BNM has, in fact, warned users to exercise caution when dallying with cryptocurrencies.
If BNM does bring the hammer down on cryptocurrencies, will this impact Proton?
4. Is the purchase subject to GST?
Sorry to break the news, but the purchase would probably still be subject to GST. This is because Proton (or this particular dealer) still needs to pay the government GST for every sale, so they’ll probably still charge you for the GST-equivalent in Bitcoin.
They’ll still have to pay the government in Ringgit though.
Here are some other questions we had when we heard the news.
Well, I don’t want to toot my own horn. But we’re netizens, too. And these are some good questions that we think gets overlooked about this crypto-velopment.
5. How does cashflow work?
As an authorised distributor, this store in Seri Kembangan will still have to answer to the parent company Proton for all of its transactions. Not to mention, sales will still be subject to things like GST, which still has to be paid to the government.

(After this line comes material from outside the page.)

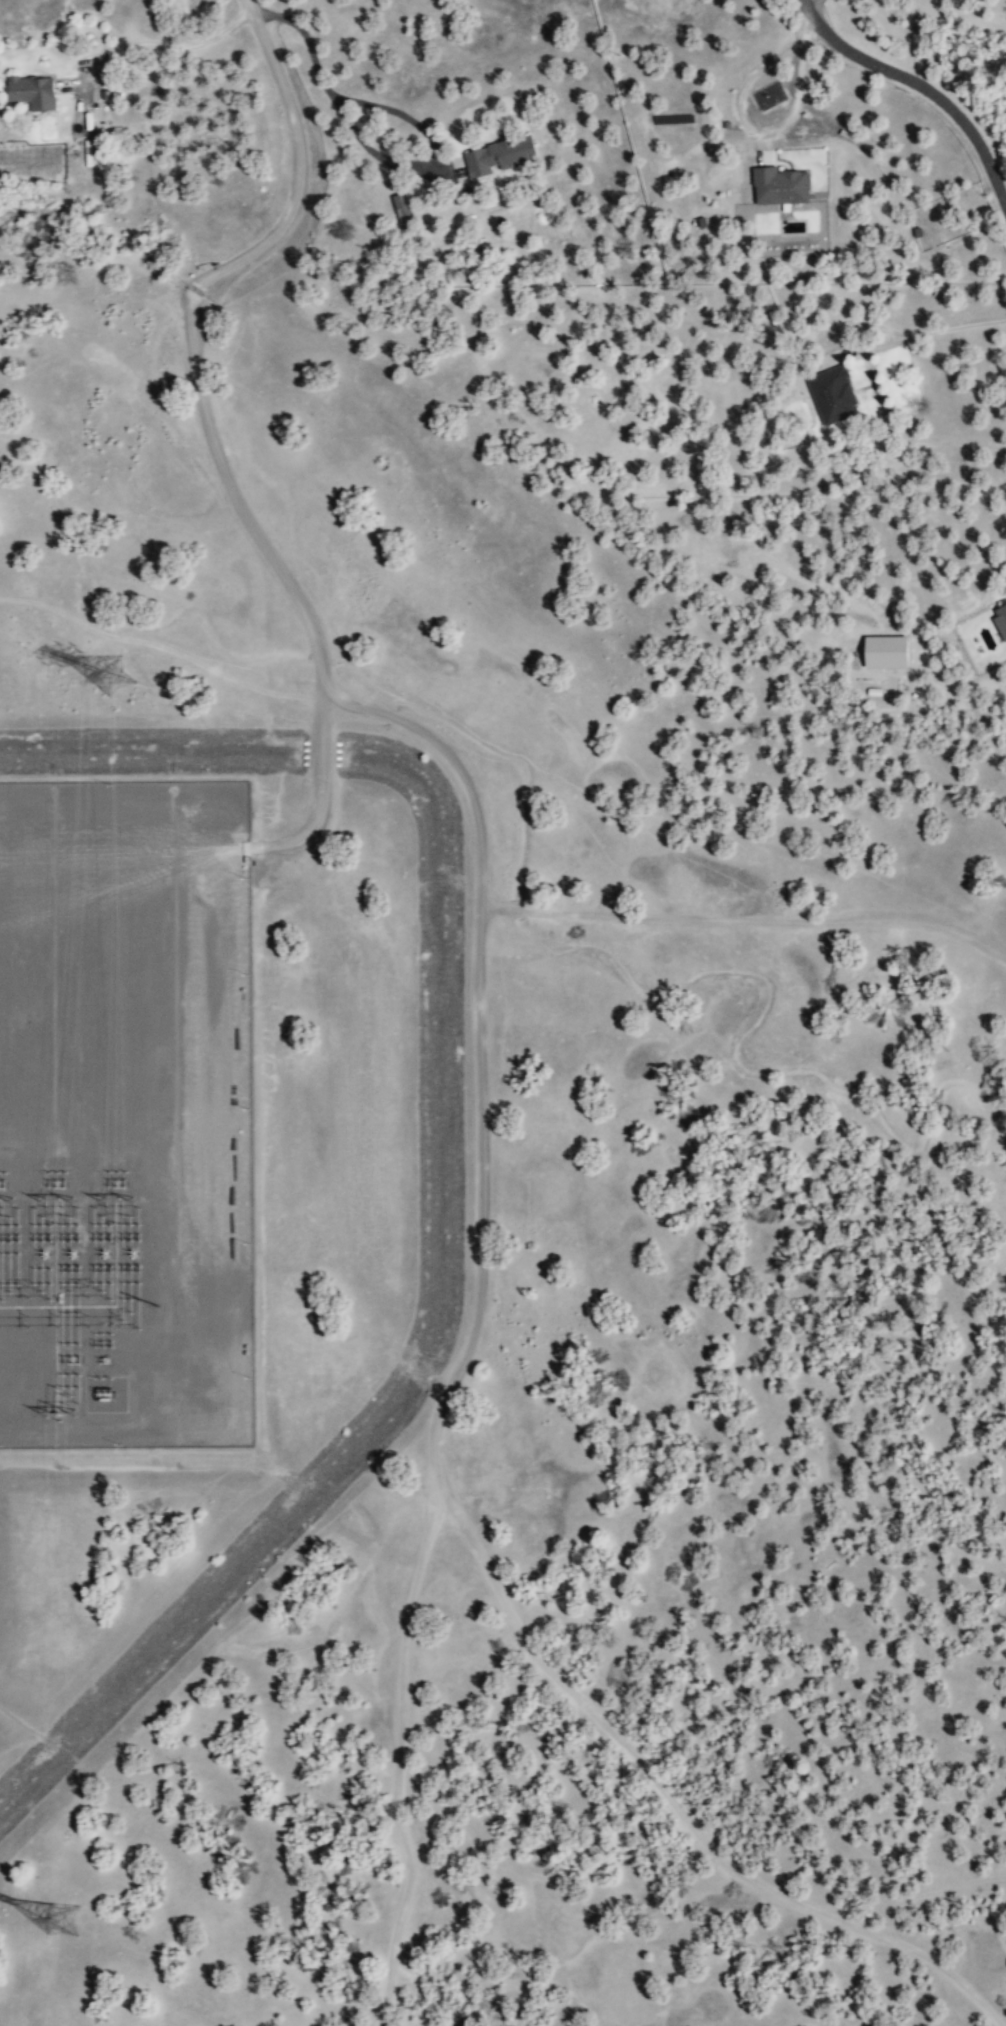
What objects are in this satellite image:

So would they have a pool of floater fiat money ready to pay to these head honchos whenever a cryptocurrency sale goes through? Or would they go through the process of converting into Ringgit every time a sale goes through to pay their dues?
6. How involved is Proton in this decision?
The banner announcing the currency acceptance has Proton and DRB-Hicom’s logo proudly emblazoned, but how involved was Proton in this decision?
We have a feeling that someone in Proton’s would at least be aware of this option being made available. But would Proton’s heads be happy with this decision now that it’s blown up?
Or has Proton’s HQ given their blessing for this Bitcoin and Ethereum acceptance long ago?
7. Will Proton backpedal out of the option now that this has blown up?
We may have our opinions about whether this is positive or negative. But the most important question is whether Proton decides if this is positive or negative.
8. How many sales are they making with cryptocurrency as tender?
You can’t help but wonder. Even if this option is available, would customers actually buy using cryptocurrency, even if they own it?
While the comments we’re highlighting seem to lean towards negative, the truth is that opinions are still mixed. As a currency, Bitcoin and Ethereum are still too young to make confident projections about.
And as members of the general public, we’re still not sure what to think about it. After all, rumours about the cryptocurrency bubble still run wild.
Malaysians might have a clearer expectation of cryptocurrency in Malaysia once BNM finally makes their decision. Until then, we’re just going to have a lot of questions.
- Lowyat revealed that a car showroom under Proton is now accepting payments in Bitcoin and Ethereum.
- The internet lit up with questions from curious Malaysians.
- For example, what about the highly volatile nature of cyrptocurrency? Does Proton know about this decision? What are the transaction fees like?